TASK TO CARRY OUT
Print this span of the material below exactly: the line with "12: (149, 58, 15.54)", the line with "31: (225, 49, 16.30)", and every line between them, but nothing else.

==== RECORDS FOR THIS EXERCISE

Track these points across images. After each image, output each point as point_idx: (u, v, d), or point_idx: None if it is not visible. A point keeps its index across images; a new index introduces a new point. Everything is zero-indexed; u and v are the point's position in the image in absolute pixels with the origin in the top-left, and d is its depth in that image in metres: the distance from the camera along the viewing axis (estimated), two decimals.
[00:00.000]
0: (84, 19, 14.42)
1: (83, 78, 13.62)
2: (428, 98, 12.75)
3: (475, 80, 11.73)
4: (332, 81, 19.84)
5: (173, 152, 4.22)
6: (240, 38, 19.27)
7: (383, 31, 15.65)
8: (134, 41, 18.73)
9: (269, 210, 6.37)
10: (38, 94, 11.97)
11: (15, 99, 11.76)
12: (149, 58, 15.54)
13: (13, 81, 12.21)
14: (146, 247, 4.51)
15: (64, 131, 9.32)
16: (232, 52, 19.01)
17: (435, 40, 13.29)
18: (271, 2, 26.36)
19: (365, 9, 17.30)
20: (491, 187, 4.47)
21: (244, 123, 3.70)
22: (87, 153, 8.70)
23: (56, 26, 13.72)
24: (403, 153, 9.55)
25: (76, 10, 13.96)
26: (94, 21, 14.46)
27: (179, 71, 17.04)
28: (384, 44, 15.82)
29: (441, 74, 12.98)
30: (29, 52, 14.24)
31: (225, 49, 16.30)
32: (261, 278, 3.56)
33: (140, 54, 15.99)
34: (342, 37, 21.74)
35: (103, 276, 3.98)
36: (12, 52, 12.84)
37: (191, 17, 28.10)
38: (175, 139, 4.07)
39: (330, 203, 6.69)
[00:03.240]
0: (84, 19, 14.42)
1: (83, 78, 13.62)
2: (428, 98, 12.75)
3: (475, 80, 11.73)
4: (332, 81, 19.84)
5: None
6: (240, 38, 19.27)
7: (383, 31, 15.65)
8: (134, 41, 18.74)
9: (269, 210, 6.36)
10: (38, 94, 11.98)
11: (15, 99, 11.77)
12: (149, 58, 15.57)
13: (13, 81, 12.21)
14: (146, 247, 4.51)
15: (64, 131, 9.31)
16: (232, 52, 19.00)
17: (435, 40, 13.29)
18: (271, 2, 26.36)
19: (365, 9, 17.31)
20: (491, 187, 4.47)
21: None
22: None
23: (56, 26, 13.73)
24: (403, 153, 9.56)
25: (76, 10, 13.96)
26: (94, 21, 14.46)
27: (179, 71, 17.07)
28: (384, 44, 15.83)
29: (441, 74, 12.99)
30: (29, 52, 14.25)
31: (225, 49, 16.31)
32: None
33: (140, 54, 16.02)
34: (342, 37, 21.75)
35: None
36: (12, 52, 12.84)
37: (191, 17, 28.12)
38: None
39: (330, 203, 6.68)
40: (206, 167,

========
==== RECORDS FOR THIS EXERCISE

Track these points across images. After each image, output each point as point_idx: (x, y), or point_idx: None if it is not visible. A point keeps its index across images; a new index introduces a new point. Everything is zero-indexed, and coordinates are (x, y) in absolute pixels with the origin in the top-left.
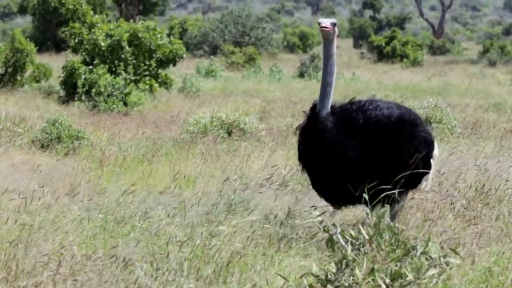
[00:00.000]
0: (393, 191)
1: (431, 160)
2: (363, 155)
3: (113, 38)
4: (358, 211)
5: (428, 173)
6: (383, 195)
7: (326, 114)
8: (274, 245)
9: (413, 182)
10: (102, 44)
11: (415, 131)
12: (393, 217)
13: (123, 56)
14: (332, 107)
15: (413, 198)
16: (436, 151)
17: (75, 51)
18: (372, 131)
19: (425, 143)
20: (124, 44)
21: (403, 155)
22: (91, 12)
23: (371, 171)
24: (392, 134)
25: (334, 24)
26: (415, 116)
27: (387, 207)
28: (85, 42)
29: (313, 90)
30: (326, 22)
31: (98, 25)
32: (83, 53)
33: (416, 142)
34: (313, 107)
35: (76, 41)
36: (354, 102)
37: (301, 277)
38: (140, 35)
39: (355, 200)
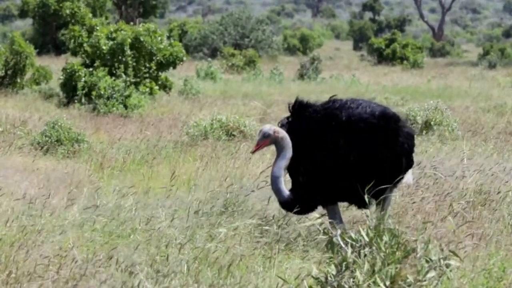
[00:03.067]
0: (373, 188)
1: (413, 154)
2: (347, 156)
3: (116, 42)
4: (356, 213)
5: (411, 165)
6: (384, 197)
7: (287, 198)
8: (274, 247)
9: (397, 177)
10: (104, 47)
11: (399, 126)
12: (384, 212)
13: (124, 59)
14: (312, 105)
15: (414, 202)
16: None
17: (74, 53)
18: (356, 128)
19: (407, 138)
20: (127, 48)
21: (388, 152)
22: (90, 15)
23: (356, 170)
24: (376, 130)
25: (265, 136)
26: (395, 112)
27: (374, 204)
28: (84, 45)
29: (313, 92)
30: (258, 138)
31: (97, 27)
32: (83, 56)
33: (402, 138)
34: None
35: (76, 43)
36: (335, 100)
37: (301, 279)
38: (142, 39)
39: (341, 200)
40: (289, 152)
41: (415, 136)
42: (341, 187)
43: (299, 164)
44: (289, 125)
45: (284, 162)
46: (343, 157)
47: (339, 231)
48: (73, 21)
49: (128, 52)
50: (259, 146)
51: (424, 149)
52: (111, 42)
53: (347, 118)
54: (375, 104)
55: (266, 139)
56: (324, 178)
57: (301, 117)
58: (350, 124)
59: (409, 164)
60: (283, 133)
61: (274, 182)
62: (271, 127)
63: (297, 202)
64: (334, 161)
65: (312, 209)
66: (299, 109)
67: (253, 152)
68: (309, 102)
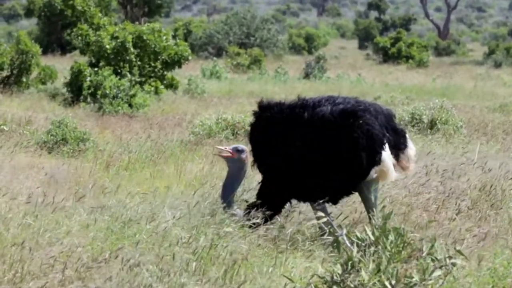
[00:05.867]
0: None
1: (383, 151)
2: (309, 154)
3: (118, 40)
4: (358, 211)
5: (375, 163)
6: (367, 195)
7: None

========

WRITTEN REPLY
12: (149, 58, 15.54)
13: (13, 81, 12.21)
14: (146, 247, 4.51)
15: (64, 131, 9.32)
16: (232, 52, 19.01)
17: (435, 40, 13.29)
18: (271, 2, 26.36)
19: (365, 9, 17.30)
20: (491, 187, 4.47)
21: (244, 123, 3.70)
22: (87, 153, 8.70)
23: (56, 26, 13.72)
24: (403, 153, 9.55)
25: (76, 10, 13.96)
26: (94, 21, 14.46)
27: (179, 71, 17.04)
28: (384, 44, 15.82)
29: (441, 74, 12.98)
30: (29, 52, 14.24)
31: (225, 49, 16.30)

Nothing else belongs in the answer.